INTERNSHIP (PL3980)

Internships may be taken for 0 credits. Students may do more than one internship, but internship credit cannot cumulatively total more than 4 credits.

MULTI-DISCIPLINARY PERSPECT ON POLIT'L ECON (PL4037)

As the bridge-course for the major in Philosophy, Politics and Economics, this team-taught course offers a multidisciplinary perspective on key questions of political economy. First presenting the similarities and differences between philosophical, political and economic approaches to political and economic rationality, the course offers varied analyses of representation and government, the commons, security, inequality and debt. The overall purpose of the course is to engage students, at various levels of theoretical abstraction and empirical precision, with the fundamental issues lying between ethics, politics,and economics.

PORTFOLIO (PL4075)

Under the supervision of the major advisor, students prepare a portfolio of at least 5 essays from their major courses, along with relevant work in other courses, and identify, evaluate and justify the personal focus of their work in an introductory essay. Examined orally by a panel of faculty.

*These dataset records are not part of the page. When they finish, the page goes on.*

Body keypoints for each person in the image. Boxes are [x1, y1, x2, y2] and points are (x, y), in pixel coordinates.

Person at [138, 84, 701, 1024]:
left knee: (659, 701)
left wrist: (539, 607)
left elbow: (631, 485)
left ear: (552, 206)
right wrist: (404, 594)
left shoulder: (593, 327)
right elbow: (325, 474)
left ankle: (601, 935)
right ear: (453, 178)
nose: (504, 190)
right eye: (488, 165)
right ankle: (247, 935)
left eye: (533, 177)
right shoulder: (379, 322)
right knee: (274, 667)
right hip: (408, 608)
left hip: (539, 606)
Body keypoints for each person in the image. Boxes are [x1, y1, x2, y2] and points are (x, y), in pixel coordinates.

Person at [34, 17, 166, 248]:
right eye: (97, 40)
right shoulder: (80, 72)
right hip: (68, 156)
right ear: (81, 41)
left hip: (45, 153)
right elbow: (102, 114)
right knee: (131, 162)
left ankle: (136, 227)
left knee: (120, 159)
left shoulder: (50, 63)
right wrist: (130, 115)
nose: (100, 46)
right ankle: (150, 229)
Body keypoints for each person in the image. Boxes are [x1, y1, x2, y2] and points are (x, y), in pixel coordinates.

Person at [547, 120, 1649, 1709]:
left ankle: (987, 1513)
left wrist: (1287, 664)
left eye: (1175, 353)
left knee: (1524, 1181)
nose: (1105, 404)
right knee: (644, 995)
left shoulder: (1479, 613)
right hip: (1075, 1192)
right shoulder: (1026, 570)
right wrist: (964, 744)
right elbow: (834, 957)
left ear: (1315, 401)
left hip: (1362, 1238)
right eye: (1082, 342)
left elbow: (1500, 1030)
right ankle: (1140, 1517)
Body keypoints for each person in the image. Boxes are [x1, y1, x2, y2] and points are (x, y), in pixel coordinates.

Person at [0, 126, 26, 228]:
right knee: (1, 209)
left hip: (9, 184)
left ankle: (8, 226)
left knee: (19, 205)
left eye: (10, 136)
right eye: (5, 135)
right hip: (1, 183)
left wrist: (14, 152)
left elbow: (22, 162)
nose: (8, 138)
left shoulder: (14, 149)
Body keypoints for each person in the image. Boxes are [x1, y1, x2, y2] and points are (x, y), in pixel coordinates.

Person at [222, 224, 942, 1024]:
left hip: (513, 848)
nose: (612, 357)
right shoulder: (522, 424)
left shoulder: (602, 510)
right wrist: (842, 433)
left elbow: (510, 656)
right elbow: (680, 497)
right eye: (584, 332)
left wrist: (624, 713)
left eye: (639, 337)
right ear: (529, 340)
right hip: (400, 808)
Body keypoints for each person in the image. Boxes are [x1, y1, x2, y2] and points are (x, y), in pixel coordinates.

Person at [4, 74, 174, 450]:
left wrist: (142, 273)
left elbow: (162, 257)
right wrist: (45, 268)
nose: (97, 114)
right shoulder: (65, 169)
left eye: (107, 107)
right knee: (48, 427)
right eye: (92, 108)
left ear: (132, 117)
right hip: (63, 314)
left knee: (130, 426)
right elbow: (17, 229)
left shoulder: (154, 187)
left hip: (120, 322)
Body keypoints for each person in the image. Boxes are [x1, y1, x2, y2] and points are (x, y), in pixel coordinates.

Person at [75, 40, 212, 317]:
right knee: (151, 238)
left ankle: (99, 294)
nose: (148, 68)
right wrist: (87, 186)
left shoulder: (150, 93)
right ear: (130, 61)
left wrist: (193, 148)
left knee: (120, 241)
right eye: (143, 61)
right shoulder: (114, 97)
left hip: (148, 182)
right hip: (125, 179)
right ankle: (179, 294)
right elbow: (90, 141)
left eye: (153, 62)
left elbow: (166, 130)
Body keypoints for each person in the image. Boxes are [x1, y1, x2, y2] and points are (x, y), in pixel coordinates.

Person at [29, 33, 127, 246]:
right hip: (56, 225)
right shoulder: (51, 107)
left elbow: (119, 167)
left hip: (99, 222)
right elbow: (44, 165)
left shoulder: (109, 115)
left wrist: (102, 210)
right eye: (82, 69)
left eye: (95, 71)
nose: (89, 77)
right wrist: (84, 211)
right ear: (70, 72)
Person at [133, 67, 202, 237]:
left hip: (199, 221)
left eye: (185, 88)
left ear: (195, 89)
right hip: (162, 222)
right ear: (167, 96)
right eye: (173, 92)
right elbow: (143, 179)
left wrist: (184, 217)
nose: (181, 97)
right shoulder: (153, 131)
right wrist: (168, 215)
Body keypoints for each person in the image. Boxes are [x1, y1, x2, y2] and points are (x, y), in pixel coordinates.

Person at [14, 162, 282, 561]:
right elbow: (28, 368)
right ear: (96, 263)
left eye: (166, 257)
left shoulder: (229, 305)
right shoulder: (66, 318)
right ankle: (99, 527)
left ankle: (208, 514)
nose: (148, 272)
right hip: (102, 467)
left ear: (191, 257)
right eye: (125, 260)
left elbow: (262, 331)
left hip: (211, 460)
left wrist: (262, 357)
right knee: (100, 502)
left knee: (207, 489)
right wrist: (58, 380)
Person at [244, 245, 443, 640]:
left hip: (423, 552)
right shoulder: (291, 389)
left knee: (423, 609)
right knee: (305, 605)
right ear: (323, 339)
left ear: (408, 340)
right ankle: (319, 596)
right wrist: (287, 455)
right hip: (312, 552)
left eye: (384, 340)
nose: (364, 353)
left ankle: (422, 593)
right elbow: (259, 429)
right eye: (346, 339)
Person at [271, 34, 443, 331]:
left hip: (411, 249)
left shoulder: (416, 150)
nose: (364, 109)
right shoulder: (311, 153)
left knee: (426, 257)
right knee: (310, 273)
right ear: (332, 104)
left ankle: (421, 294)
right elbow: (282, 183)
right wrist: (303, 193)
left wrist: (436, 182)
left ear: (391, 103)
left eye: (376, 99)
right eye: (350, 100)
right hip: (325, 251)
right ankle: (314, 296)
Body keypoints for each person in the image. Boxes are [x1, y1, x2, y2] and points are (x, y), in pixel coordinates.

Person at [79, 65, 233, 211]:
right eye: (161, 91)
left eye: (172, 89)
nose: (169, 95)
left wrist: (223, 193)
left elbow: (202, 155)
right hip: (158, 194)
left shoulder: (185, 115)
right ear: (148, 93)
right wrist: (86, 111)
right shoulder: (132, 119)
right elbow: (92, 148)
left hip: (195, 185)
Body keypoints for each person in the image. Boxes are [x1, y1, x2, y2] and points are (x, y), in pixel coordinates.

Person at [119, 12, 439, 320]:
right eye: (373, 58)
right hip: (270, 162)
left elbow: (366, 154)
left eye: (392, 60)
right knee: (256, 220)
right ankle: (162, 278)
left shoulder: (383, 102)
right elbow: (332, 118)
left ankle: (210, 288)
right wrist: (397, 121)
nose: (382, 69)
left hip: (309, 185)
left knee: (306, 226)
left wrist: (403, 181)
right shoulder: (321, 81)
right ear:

PHILOSOPHY IN PARIS PODCAST (PL4090)

Students attend a selection of philosophy research seminars and conferences held in Paris during the semester including events in English. Students will prepare three episodes of a podcast called "Philosophy in Paris" in which they update listeners on new developments in the philosophy scene in Paris. This course combines experiential learning with digital literacy, requiring the acquisition of basic producing, editing and broadcasting skills for podcasts. The professor will brief students before the events and then debrief them. With advance planning students will complete some reading to prepare them for the events.

TOPICS IN PHILOSOPHY (PL4091)

Topics vary by semester

PHILOSOPHICAL RESEARCH AND WRITING (PL4094)

In this course students develop further their ability to carry out research and write academically in the field of philosophy, as preparation for the Philosophy Capstone PL4095. Students learn how to plan and execute a research project with the professor’s supervision. This research project may take the form of a thesis, a series of reflection papers or essays on current research being carried out in philosophy at ongoing seminars in Paris, or other forms. To prepare the research project students are given further instruction on how to use various research instruments in the library, how to identify recent and pertinent research carried out in a philosophical field, how to develop and present a literature review of a philosophical problem or question in a given field, how to construct and annotate an up-to-date bibliography on a philosophical issue, and how to present and communicate their project in a brief format (students may choose written, oral or other audiovisual means for such presentation). The philosophical topics and texts examined in the course are determined by the specific directions taken by student research in any given semester.

SENIOR PROJECT (PL4095)

A Senior Project is an independent study representing a Major Capstone Project that needs to be registered using the Senior Project registration form.
(Download: https://aupforms.formstack.com/workflows/senior_project)

FOUNDATIONS OF MODERN POLITICS (PO1011)

What is politics - the quest for the common good or who gets what, when, and how? We study what defines politics in the modern age: states and nations in the international system, collective action and representation in mass societies, trajectories of democracy and dictatorship, politics and development in the context of capitalism. The course will introduce the student to the concerns, the language and the methods of Political Science.

CHALLENGES OF GLOBAL POLITICS (PO1012)

This course examines key analytical and normative challenges of the present: global rebalancing and the emergence or reemergence of postcolonial states, uneven development, the role of culture in world politics, the future of the nation state, the global environmental imperative, mass forced and free migrations, the new landscape of armed conflict, the sources and implications of sharpening social divides, and the challenges to liberal-democratic theory and practice.